Connected. Collaborative. Creative.How well do these qualities describe the team you lead?
In today’s workplace, no one gets far working on an island. Effective teamwork is critical for success.Intuitively, you already know that. When a team is ‘humming’, you feel it. On the flip side, when a team is struggling, you feel it too. You may be relying on that gut of yours to guide how you work with teams that you lead.But is what your gut telling you accurate?
Google, as a brand, is not known as a company that relies on intuition. Quite the contrary, Google is world-famous for harnessing the power of data to drive decision making. This quest is reflected in their mission: to organize the world’s information and make it universally accessible and useful.
Five years ago, Google decided to invest their data-hunting power to answer this important question:
What makes the best teams great? The findings of their research (code-named ‘Project Aristotle’) were profiled by Charles Duhigg (author of the excellent Power of Habit) in last week’s New York Times Magazine.Project Aristotle’s researchers started by looking at 50 years of academic studies on teamwork. What was the hidden factor that made the best teams great? Was it:
-
Similar interests?
-
How much they socialized outside of the office?
-
Educational backgrounds?
-
Personality types?
-
Gender balance?
As they analyzed and re-analyzed the data, they were flummoxed: they couldn’t find any patterns.
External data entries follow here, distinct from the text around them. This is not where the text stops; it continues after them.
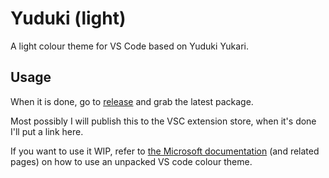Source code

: # Yuduki (light)

A light colour theme for VS Code based on Yuduki Yukari.  

## Usage

When it is done, go to [release](https://github.com/Schmeichel20/yuduki-colour-light/releases) and grab the latest package.  

Most possibly I will publish this to the VSC extension store, when it's done I'll put a link here.  

If you want to use it WIP, refer to [the Microsoft documentation](https://code.visualstudio.com/api/extension-guides/color-theme) (and related pages) on how to use an unpacked VS code colour theme.  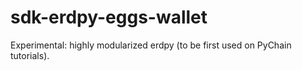 # sdk-erdpy-eggs-wallet

Experimental: highly modularized erdpy (to be first used on PyChain tutorials).
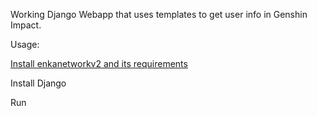 Working Django Webapp that uses templates to get user info in Genshin Impact.


Usage:


[Install enkanetworkv2 and its requirements](https://github.com/DEViantUA/EnkaNetworkV2.py "enkanetworkv2")


Install Django


Run
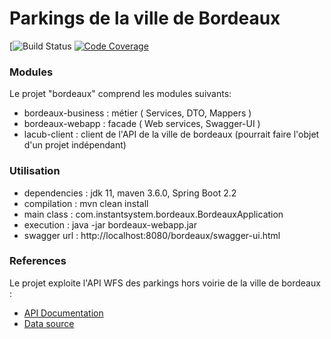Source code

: # Parkings de la ville de Bordeaux

[![Build Status](https://github.com/flake9025/bordeaux-parkings/workflows/Java%20CI/badge.svg)
[![Code Coverage](https://codecov.io/github/flake9025/bordeaux-parkings/coverage.svg)](https://codecov.io/gh/flake9025/bordeaux-parkings)

### Modules
Le projet "bordeaux" comprend les modules suivants:

* bordeaux-business : métier ( Services, DTO, Mappers )
* bordeaux-webapp : facade ( Web services, Swagger-UI )
* lacub-client : client de l'API de la ville de bordeaux (pourrait faire l'objet d'un projet indépendant)

### Utilisation

* dependencies : jdk 11, maven 3.6.0, Spring Boot 2.2
* compilation : mvn clean install
* main class : com.instantsystem.bordeaux.BordeauxApplication
* execution : java -jar bordeaux-webapp.jar
* swagger url : http://localhost:8080/bordeaux/swagger-ui.html

### References
Le projet exploite l'API WFS des parkings hors voirie de la ville de bordeaux :

* [API Documentation](https://opendata.bordeaux-metropole.fr/explore/dataset/st_park_p/information/)
* [Data source](http://data.lacub.fr/wfs?key=9Y2RU3FTE8&SERVICE=WFS&VERSION=1.1.0&REQUEST=GetFeature&TYPENAME=ST_PARK_P&SRSNAME=EPSG:4326)

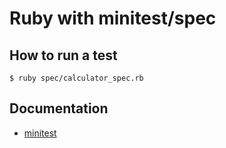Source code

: # Ruby with minitest/spec

## How to run a test
`$ ruby spec/calculator_spec.rb`

## Documentation
* [minitest](https://github.com/seattlerb/minitest)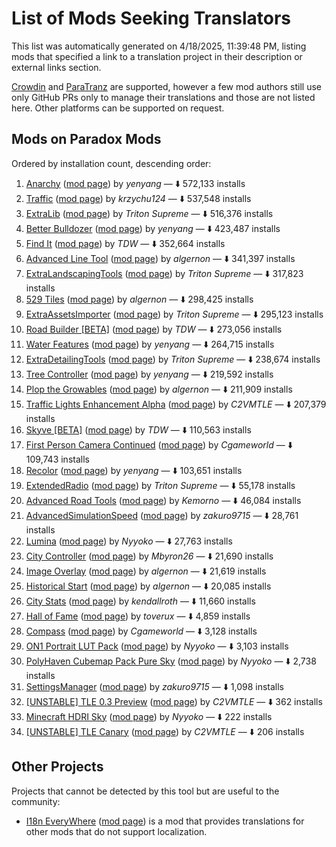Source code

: # List of Mods Seeking Translators

This list was automatically generated on 4/18/2025, 11:39:48 PM, listing mods that specified a link to a
translation project in their description or external links section.

[Crowdin](https://crowdin.com) and [ParaTranz](https://paratranz.cn) are supported, however a few
mod authors still use only GitHub PRs only to manage their translations and those are not listed
here. Other platforms can be supported on request.

## Mods on Paradox Mods

Ordered by installation count, descending order:

1. [Anarchy](https://crowdin.com/project/csl2-mod-anarchy) ([mod page](https://mods.paradoxplaza.com/mods/74604/Windows)) by *yenyang* — ⬇️ 572,133 installs
2. [Traffic](https://crowdin.com/project/traffic-cs2) ([mod page](https://mods.paradoxplaza.com/mods/80095/Windows)) by *krzychu124* — ⬇️ 537,548 installs
3. [ExtraLib](https://crowdin.com/project/extralib) ([mod page](https://mods.paradoxplaza.com/mods/75724/Windows)) by *Triton Supreme* — ⬇️ 516,376 installs
4. [Better Bulldozer](https://crowdin.com/project/cs2-mods-better-bulldozer) ([mod page](https://mods.paradoxplaza.com/mods/75250/Windows)) by *yenyang* — ⬇️ 423,487 installs
5. [Find It](https://crowdin.com/project/find-it-csii) ([mod page](https://mods.paradoxplaza.com/mods/77240/Windows)) by *TDW* — ⬇️ 352,664 installs
6. [Advanced Line Tool](https://crowdin.com/project/line-tool-cs2) ([mod page](https://mods.paradoxplaza.com/mods/75816/Windows)) by *algernon* — ⬇️ 341,397 installs
7. [ExtraLandscapingTools](https://crowdin.com/project/extralandscapingtools) ([mod page](https://mods.paradoxplaza.com/mods/75728/Windows)) by *Triton Supreme* — ⬇️ 317,823 installs
8. [529 Tiles](https://crowdin.com/project/592-tiles) ([mod page](https://mods.paradoxplaza.com/mods/74328/Windows)) by *algernon* — ⬇️ 298,425 installs
9. [ExtraAssetsImporter](https://crowdin.com/project/extraassetsimporter) ([mod page](https://mods.paradoxplaza.com/mods/80529/Windows)) by *Triton Supreme* — ⬇️ 295,123 installs
10. [Road Builder [BETA]](https://crowdin.com/project/road-builder-cs-ii) ([mod page](https://mods.paradoxplaza.com/mods/87190/Windows)) by *TDW* — ⬇️ 273,056 installs
11. [Water Features](https://crowdin.com/project/csl2-mod-tree-controller) ([mod page](https://mods.paradoxplaza.com/mods/75613/Windows)) by *yenyang* — ⬇️ 264,715 installs
12. [ExtraDetailingTools](https://crowdin.com/project/extradetailingtools) ([mod page](https://mods.paradoxplaza.com/mods/80528/Windows)) by *Triton Supreme* — ⬇️ 238,674 installs
13. [Tree Controller](https://crowdin.com/project/csl2-mod-water-features) ([mod page](https://mods.paradoxplaza.com/mods/75993/Windows)) by *yenyang* — ⬇️ 219,592 installs
14. [Plop the Growables](https://crowdin.com/project/plop-the-growables) ([mod page](https://mods.paradoxplaza.com/mods/75826/Windows)) by *algernon* — ⬇️ 211,909 installs
15. [Traffic Lights Enhancement Alpha](https://crowdin.com/project/Cities2-TrafficLightsEnhancement) ([mod page](https://mods.paradoxplaza.com/mods/78960/Windows)) by *C2VMTLE* — ⬇️ 207,379 installs
16. [Skyve [BETA]](https://crowdin.com/project/load-order-mod-2) ([mod page](https://mods.paradoxplaza.com/mods/75804/Windows)) by *TDW* — ⬇️ 110,563 installs
17. [First Person Camera Continued](https://crowdin.com/project/cs2-first-person-camera-continued) ([mod page](https://mods.paradoxplaza.com/mods/79237/Windows)) by *Cgameworld* — ⬇️ 109,743 installs
18. [Recolor](https://crowdin.com/project/csl2-mod-recolor) ([mod page](https://mods.paradoxplaza.com/mods/84638/Windows)) by *yenyang* — ⬇️ 103,651 installs
19. [ExtendedRadio](https://crowdin.com/project/extendedradio) ([mod page](https://mods.paradoxplaza.com/mods/75862/Windows)) by *Triton Supreme* — ⬇️ 55,178 installs
20. [Advanced Road Tools](https://crowdin.com/project/advancedroadtools) ([mod page](https://mods.paradoxplaza.com/mods/102147/Windows)) by *Kemorno* — ⬇️ 46,084 installs
21. [AdvancedSimulationSpeed](https://crowdin.com/project/cs2-advancedsimulationspeed) ([mod page](https://mods.paradoxplaza.com/mods/79794/Windows)) by *zakuro9715* — ⬇️ 28,761 installs
22. [Lumina](https://crowdin.com/project/lumina) ([mod page](https://mods.paradoxplaza.com/mods/94394/Windows)) by *Nyyoko* — ⬇️ 27,763 installs
23. [City Controller](https://crowdin.com/project/city-controller) ([mod page](https://mods.paradoxplaza.com/mods/89495/Windows)) by *Mbyron26* — ⬇️ 21,690 installs
24. [Image Overlay](https://crowdin.com/project/image-overlay) ([mod page](https://mods.paradoxplaza.com/mods/74539/Windows)) by *algernon* — ⬇️ 21,619 installs
25. [Historical Start](https://crowdin.com/project/historical-start-cs2) ([mod page](https://mods.paradoxplaza.com/mods/74535/Windows)) by *algernon* — ⬇️ 20,085 installs
26. [City Stats](https://crowdin.com/project/cs2-city-stats) ([mod page](https://mods.paradoxplaza.com/mods/85284/Windows)) by *kendallroth* — ⬇️ 11,660 installs
27. [Hall of Fame](https://crowdin.com/project/halloffame-cs2) ([mod page](https://mods.paradoxplaza.com/mods/90641/Windows)) by *toverux* — ⬇️ 4,859 installs
28. [Compass](https://crowdin.com/project/cs2-compass-mod) ([mod page](https://mods.paradoxplaza.com/mods/86260/Windows)) by *Cgameworld* — ⬇️ 3,128 installs
29. [ON1 Portrait LUT Pack](https://crowdin.com/project/lumina) ([mod page](https://mods.paradoxplaza.com/mods/88524/Windows)) by *Nyyoko* — ⬇️ 3,103 installs
30. [PolyHaven Cubemap Pack Pure Sky](https://crowdin.com/project/lumina) ([mod page](https://mods.paradoxplaza.com/mods/88863/Windows)) by *Nyyoko* — ⬇️ 2,738 installs
31. [SettingsManager](https://crowdin.com/project/cs2-settingsmanager) ([mod page](https://mods.paradoxplaza.com/mods/81578/Windows)) by *zakuro9715* — ⬇️ 1,098 installs
32. [[UNSTABLE] TLE 0.3 Preview](https://crowdin.com/project/Cities2-TrafficLightsEnhancement) ([mod page](https://mods.paradoxplaza.com/mods/89804/Windows)) by *C2VMTLE* — ⬇️ 362 installs
33. [Minecraft HDRI Sky](https://crowdin.com/project/lumina) ([mod page](https://mods.paradoxplaza.com/mods/89556/Windows)) by *Nyyoko* — ⬇️ 222 installs
34. [[UNSTABLE] TLE Canary](https://crowdin.com/project/Cities2-TrafficLightsEnhancement) ([mod page](https://mods.paradoxplaza.com/mods/79732/Windows)) by *C2VMTLE* — ⬇️ 206 installs

## Other Projects

Projects that cannot be detected by this tool but are useful to the community:

- [I18n EveryWhere](https://mods.paradoxplaza.com/mods/75426/Windows)
  ([mod page](https://mods.paradoxplaza.com/mods/75426/Windows))
  is a mod that provides translations for other mods that do not support localization.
Finally, they focused their attention on “group norms”: the unwritten rules of how people behave. As they dove deeper into the group norms of teams, they discovered two specific norms that stood out among great teams:
-
Team members had approximately the same amount of ‘air time’, that is, they spoke in roughly the same proportion.
-
Team members were skilled at picking up on how other’s felt based on tone of voice, body language and other non-verbal cues. They were sensitive to each others’ moods.
These two norms are aspects of what is known as “psychological safety”. The best teams create a culture where people feel comfortable speaking up and taking risks.As one Google engineer, Sean Laurent, relayed to Duhigg,
I think, until the off-site, I had separated things in my head into work life and life life. But the thing is, my work is my life. I spend the majority of my time working. Most of my friends I know through work. If I can’t be open and honest at work, then I’m not really living, am I?
What does this mean for you as a leader? If psychological safety is the “X Factor” for great teams, what can you do as a leader to foster a culture that supports such safety?Leaders promote specific norms in their teams by what they model.
For example, one Google leader, Matt Sakaguchi, attended a presentation on the findings of Project Aristotle. The project’s findings intrigued him. He had just taken over leading a new team of engineers, and a survey had shown that many of his team members were feeling unfulfilled in their jobs. Specifically, they didn’t have a clear vision of how their work contributed to the larger whole.
Sakaguchi gathered his team at an offsite, and started by asking everyone to share something personal about themselves. He spoke first.
I think one of the things most people don’t know about me is that I have Stage 4 cancer.
Sakaguchi’s honesty and vulnerability set a tone for the team. It broke the ice for them, Things got very real, very quickly. As their conversation unfolded, they shifted to talk about the things at work that bothered them. Suddenly, their workplace annoyances and conflicts seemed smaller and more manageable in the grand scheme of things.
No one had told Sakaguchi to share the story of his illness with his team. How had he decided to reveal this very personal part of himself? After all, he’d done his homework: he’d reviewed and digested the Project Aristotle data and research on teams, norms and psychological safety.
Why did he come to lead off the meeting with sharing the very personal cancer diagnosis?
Ironically, it was his gut that told him. Sakaguchi had followed his intuition.
For Sakaguchi, leading with his gut meant leading with openness, vulnerability and maturity. Some other leaders might default to such norms. If so, trusting your gut is a good thing.
However, not all leaders would default to these traits. For some, their gut response would be to lead by being decisive (and narrow), commanding (and controlling), strong (and stubborn). For these such leaders, following their gut would be a bad thing. They’d be better served be seeing (and following) the data on the primacy of psychological safety to create great teams.